Wednesday, May 18, 2011 The Meaning of Socialism: National Review's Kevin Williamson

By the Left Coast Rebel

My favorite part of the video is at the 4:15 mark. Nick Gillespie asks National Review's Kevin Williamson, "what's the continuing romance of socialism?" Williamson simply responds, "I think it is a form of perpetual adolescence..."

This truism -- the perpetual adolescence of advocates of socialism, especially in academia and the youth -- is absolutely spot on and something that I have witnessed over and over first hand.

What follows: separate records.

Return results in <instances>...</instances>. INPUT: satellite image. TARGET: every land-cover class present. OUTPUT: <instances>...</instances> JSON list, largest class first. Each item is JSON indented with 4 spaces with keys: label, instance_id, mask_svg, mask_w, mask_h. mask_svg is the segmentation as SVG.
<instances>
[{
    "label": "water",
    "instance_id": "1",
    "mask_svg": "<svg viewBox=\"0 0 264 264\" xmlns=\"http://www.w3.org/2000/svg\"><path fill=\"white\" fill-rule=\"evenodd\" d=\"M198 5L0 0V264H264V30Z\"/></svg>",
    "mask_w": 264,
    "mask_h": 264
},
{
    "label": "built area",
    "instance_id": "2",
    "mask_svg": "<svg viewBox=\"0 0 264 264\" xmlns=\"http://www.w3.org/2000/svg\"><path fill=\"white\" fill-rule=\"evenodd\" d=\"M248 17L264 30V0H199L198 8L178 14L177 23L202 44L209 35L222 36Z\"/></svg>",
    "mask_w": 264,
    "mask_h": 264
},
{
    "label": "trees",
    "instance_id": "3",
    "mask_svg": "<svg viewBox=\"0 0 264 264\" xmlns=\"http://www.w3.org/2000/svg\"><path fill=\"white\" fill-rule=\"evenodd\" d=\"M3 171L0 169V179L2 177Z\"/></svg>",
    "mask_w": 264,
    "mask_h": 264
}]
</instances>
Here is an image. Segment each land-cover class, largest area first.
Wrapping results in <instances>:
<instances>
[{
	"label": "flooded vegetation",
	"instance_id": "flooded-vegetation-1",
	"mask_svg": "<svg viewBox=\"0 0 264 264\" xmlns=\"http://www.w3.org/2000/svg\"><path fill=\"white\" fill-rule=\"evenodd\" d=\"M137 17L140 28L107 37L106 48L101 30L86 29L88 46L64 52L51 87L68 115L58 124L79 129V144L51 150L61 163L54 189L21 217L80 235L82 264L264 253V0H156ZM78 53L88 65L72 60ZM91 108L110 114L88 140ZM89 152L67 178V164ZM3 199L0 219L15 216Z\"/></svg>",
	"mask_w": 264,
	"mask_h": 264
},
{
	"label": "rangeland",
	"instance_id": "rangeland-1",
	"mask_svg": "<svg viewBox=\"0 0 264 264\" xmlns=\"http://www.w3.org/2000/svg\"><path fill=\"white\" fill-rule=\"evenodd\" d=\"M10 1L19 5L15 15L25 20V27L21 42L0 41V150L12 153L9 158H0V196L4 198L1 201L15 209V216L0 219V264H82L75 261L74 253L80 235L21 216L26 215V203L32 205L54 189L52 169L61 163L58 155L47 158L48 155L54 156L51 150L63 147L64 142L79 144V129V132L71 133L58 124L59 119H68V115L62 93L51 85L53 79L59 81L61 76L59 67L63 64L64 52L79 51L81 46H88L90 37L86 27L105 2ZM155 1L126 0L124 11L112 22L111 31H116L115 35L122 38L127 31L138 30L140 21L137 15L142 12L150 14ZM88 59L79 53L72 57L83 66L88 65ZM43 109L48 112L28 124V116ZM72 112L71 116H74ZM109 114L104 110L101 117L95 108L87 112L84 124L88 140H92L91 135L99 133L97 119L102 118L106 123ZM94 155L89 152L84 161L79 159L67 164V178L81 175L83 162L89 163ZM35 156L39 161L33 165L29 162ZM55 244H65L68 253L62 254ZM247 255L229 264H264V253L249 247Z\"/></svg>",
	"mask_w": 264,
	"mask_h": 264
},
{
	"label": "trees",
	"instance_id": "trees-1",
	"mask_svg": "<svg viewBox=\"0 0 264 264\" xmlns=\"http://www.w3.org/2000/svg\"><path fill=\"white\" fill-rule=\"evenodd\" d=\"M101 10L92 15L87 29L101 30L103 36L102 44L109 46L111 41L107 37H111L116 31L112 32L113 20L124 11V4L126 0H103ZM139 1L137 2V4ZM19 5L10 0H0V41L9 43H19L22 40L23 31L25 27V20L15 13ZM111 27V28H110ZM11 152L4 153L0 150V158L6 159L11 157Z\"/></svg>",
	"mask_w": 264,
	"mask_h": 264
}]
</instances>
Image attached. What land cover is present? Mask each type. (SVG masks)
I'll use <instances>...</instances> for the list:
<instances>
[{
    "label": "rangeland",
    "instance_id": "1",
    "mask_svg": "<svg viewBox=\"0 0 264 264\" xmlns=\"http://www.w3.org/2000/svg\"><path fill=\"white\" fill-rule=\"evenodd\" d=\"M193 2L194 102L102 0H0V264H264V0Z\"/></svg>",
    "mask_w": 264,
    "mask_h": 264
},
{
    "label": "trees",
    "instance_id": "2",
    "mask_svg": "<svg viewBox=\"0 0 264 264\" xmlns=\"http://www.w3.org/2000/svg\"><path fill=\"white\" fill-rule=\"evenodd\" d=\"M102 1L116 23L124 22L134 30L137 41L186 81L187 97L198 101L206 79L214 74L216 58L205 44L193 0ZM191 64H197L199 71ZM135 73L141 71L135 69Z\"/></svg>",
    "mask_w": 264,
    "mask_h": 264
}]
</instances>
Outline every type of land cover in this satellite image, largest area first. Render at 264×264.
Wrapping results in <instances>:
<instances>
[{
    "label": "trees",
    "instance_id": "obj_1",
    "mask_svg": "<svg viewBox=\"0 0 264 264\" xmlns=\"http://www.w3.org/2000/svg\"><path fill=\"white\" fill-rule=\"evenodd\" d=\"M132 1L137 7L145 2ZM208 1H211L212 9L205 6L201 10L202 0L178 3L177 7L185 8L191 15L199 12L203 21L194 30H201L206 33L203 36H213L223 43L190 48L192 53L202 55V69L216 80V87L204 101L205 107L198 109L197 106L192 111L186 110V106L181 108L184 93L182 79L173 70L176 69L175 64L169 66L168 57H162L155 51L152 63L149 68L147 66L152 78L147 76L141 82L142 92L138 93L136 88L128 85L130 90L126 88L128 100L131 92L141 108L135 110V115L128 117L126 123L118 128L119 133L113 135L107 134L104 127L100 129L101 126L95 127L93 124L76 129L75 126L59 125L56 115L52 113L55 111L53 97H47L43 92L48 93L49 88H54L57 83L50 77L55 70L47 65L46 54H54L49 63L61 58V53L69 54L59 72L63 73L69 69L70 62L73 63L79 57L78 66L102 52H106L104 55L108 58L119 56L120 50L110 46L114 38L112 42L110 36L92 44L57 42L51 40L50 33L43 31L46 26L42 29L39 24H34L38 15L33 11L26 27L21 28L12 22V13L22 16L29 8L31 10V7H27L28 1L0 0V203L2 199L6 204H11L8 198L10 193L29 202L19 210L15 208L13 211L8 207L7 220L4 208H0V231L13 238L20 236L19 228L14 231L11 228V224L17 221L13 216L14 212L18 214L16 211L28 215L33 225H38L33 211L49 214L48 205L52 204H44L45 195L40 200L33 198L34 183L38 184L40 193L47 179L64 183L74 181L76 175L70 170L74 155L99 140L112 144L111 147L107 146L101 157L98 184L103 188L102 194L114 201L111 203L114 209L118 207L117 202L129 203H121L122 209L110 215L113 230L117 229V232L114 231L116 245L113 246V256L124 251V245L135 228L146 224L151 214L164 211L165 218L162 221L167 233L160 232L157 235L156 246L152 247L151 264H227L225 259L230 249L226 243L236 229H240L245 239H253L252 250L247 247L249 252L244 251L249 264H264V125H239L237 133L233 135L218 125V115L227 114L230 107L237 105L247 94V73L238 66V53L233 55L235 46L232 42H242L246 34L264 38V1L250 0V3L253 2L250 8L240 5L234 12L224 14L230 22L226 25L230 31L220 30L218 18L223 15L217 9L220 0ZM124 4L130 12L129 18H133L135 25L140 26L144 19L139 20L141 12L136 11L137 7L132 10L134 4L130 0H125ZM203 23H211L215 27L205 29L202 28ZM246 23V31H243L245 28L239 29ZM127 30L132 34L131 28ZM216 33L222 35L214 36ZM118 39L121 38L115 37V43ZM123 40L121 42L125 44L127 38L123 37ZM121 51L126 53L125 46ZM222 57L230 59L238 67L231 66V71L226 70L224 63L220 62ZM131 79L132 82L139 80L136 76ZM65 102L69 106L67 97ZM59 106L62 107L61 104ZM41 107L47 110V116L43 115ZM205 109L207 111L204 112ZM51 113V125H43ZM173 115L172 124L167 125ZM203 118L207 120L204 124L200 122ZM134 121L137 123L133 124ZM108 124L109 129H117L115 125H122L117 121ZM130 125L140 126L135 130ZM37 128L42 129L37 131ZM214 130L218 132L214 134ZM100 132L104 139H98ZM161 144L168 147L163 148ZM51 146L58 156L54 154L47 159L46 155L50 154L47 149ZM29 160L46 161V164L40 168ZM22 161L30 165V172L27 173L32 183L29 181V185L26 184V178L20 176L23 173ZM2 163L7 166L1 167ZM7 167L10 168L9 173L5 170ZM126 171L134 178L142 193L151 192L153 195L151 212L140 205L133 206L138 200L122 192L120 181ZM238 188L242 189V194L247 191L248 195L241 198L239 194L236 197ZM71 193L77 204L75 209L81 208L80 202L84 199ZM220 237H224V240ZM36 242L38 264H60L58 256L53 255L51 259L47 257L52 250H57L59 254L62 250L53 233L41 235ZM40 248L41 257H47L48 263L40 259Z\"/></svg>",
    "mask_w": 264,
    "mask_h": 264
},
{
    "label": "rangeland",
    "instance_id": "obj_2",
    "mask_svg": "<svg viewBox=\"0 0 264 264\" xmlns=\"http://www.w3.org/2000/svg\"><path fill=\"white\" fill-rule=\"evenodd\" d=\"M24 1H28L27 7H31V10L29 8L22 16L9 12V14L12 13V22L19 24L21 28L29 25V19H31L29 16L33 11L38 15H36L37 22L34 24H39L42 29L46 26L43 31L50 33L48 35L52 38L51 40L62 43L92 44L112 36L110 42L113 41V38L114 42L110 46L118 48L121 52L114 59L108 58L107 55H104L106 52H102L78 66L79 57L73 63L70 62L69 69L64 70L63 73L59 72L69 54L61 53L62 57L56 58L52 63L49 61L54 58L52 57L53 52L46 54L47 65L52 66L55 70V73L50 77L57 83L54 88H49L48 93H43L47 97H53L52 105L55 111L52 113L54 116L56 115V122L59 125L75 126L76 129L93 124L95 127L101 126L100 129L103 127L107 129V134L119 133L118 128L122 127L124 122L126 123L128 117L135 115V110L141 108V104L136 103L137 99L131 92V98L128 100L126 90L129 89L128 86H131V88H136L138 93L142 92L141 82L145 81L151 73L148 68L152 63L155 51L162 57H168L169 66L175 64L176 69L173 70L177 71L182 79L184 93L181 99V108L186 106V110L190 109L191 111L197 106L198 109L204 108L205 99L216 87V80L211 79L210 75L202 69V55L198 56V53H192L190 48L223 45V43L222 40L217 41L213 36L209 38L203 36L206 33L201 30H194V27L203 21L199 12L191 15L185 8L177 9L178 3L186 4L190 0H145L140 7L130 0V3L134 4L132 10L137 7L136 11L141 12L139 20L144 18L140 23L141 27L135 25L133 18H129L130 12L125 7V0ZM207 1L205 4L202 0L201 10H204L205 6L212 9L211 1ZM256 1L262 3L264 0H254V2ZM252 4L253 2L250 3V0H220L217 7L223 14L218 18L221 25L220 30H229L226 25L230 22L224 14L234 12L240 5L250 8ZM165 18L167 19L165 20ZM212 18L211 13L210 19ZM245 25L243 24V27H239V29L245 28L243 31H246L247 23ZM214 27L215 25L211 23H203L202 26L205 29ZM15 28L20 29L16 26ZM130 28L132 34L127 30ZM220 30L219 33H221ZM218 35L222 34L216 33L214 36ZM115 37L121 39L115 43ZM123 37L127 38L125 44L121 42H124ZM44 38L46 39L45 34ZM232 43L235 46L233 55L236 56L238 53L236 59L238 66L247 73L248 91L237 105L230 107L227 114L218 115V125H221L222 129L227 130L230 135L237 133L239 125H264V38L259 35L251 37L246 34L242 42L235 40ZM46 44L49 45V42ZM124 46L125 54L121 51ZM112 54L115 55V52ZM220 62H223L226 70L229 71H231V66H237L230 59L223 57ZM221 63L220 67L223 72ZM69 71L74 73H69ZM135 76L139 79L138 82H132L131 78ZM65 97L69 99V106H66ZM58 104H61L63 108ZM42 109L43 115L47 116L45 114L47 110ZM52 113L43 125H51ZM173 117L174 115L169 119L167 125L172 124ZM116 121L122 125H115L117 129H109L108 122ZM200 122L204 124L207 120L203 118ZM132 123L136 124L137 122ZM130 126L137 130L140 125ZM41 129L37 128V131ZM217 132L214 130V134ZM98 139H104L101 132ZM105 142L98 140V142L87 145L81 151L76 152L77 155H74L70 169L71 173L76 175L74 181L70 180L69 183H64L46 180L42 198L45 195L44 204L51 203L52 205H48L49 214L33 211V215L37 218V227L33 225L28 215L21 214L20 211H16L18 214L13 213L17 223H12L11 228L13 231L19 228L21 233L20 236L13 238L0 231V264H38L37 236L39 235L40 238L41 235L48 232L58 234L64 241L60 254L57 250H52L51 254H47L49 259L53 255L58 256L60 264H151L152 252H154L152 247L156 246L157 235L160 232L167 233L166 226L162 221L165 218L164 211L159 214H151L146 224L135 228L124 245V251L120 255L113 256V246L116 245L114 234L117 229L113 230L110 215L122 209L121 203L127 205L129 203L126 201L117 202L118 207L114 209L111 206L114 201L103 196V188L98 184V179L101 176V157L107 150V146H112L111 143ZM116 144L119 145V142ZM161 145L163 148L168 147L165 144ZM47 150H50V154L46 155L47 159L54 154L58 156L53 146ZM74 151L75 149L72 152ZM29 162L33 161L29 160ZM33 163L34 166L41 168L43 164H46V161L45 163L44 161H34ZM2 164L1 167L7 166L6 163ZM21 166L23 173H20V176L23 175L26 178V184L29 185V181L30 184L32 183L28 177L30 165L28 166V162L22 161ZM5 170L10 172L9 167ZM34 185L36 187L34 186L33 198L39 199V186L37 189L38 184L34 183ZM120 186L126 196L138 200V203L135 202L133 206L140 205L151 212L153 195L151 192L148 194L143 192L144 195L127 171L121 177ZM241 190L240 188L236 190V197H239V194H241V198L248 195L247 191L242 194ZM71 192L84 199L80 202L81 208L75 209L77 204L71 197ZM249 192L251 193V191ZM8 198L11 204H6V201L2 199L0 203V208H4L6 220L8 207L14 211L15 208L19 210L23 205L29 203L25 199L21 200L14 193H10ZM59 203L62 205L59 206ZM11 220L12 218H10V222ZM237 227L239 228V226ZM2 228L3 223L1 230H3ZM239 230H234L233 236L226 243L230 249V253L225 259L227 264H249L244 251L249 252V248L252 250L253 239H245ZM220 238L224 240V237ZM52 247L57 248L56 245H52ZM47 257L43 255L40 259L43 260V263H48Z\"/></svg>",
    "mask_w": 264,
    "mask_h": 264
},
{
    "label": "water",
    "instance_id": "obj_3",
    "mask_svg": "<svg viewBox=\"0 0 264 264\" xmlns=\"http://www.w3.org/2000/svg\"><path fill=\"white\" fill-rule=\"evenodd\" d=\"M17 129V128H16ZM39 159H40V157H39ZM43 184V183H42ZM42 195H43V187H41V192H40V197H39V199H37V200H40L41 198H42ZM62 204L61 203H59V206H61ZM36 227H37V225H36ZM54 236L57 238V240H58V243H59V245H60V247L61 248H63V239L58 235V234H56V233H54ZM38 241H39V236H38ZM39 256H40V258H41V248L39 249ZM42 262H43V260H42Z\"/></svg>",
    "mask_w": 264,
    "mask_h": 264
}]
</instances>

Socialist proponents (who hide under the veil of "progressive" today) exist in a pre-pubescent fairy-tale-land of candy-pooping unicorns and government-commanded utopia. "Just give up this freedom, here, and everything will be taken care of," they whisper in our ears. Too many of us fall for the ploy.

It's too bad that history is littered with the dead bodies, misery and poverty (both economically and spiritually) that socialism ushers in.

It's doubly frightful that we seem to have not learned from said history, or -- eve worse -- are willfully ignoring it in favor of a pie-in-the-sky adolescent vision -- a vision that both you and I know will have the precise same historical outcome here in the United States.

From's Youtube page:
What's the real definition of socialism? How is it distinct from regulation and a social welfare state? Why are intellectuals still enamored of a system that brought us Stalin, Hitler, and more recently Hugo Chavez and Kim Jong-Il? And what can the United States learn from Sweden about free enterprise and capitalism?'s Nick Gillespie sat down with Kevin Williamson, who is deputy managing editor of National Review and author of a new book, The Politically Incorrect Guide to Socialism, to discuss the meaning of socialism in history and the current moment.
Cross posted to LCR contributor sites.


  1. "I think it is a form of perpetual adolescence..."

    I mentioned that to one of my liberal friends and he stamped his little feet and said, "Am not, neither!"

  2. Heh, so did I, Proof. So did I. Actually, my friend threw his rubber ducky across the room ;)

  3. Come on now. I doubt that you have any friends, let alone liberal friends! Most people choose not be friends with snotty pricks.

  4. "Most people choose not be friends with snotty pricks." Come on, now! Not all liberals are snotty pricks, Nony! None of my friends, anyway. I'll bet your mom had to hang a pork chop around your neck, just to get the dog to play with you.